Read the passage below on Cleveland's 1892 comeback and decide whether each statement agrees with it: (a) The Lodge Federal Elections bill failed in the Senate. (b) The letter signed "Charles F. Murchison" was written by a Democrat. (c) Cleveland's 1892 campaign supported the 10% tax on state bank issues. Answer yes or no for each, quoting the words of the passage that decide it.
# Start of Passage
After the New Hampshire primary, Donald Trump looks like he is going to make history in being one of only two Republicans nominated three times by the party, and if he wins the election, only the second president in history to serve non-consecutive terms. It will be a comeback like Cleveland’s. How did that go, anyway?
1888 was a year of sore disappointment for Democrats. In the previous presidential election, 1884, they had elected their first president since James Buchanan in 1856 (Andrew Johnson, although a Democrat, was not elected president). That year, the Republicans won back the White House with Benjamin Harrison. The victory was won in Cleveland’s home state of New York, thanks in large part to his campaign manager, Matthew Quay, carefully examining Tammany Hall activity thereby hindering their operations. What’s more, a letter appeared in the final two weeks of the election by British ambassador Sir Lionel Sackville-West to a “Charles F. Murchison” in response to his letter in which he identified himself as a naturalized American citizen from Britain regarding which candidates was best for British interests, in which he held that Cleveland was the optimal pick. This original letter was written by George Osgoodby, a California Republican, with the aim of getting a response to motivate Irish-Americans to vote Republican, which they did that election (Mitchell). In other words, a dirty trick played perhaps a decisive role in Harrison’s 1888 victory. However, by 1892 the political environment was quite different.
The 1888 election had produced unified government for the Republicans, and they pushed a controversial agenda in the 51st Congress. Passed was the unpopular McKinley Tariff as well as ways of spending the revenue from the tariff and out of the budget surplus that attracted public criticism. Republicans also pushed the Lodge Federal Elections bill to make the 15th Amendment an enforceable reality in the South. In addition to the use of violence and intimidation, means of depriving blacks of the ballot in the South included, according to Wendy Hazard (2004), “the stuffing of ballot boxes, tampering with returns, doctoring registration rolls, changing polling places without prior notification, and locating the polls miles from where African-Americans lived” (2). This measure was in equal parts a voting rights and an anti-fraud measure, so it would also cover political machines in major cities, but it died in the Senate due to Western Republican defections (Soderstrum). Democrats saw this as a blatantly partisan bill and unified in opposition, with Grover Cleveland making it a major issue of the 1892 campaign, denouncing as the “Force Bill”. Cleveland’s campaign also focused against tariffs, trusts, the 10% tax on state bank issues, and corporate control over public lands (through railroad grants).
# End of Passage
# Start of Given data
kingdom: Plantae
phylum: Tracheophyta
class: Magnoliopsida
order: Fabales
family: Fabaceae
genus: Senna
# End of Given data
▶ Answer to the problem:
(a) Yes: "it died in the Senate due to Western Republican defections"
(b) No: "This original letter was written by George Osgoodby, a California Republican"
(c) No: "Cleveland’s campaign also focused against tariffs, trusts, the 10% tax on state bank issues"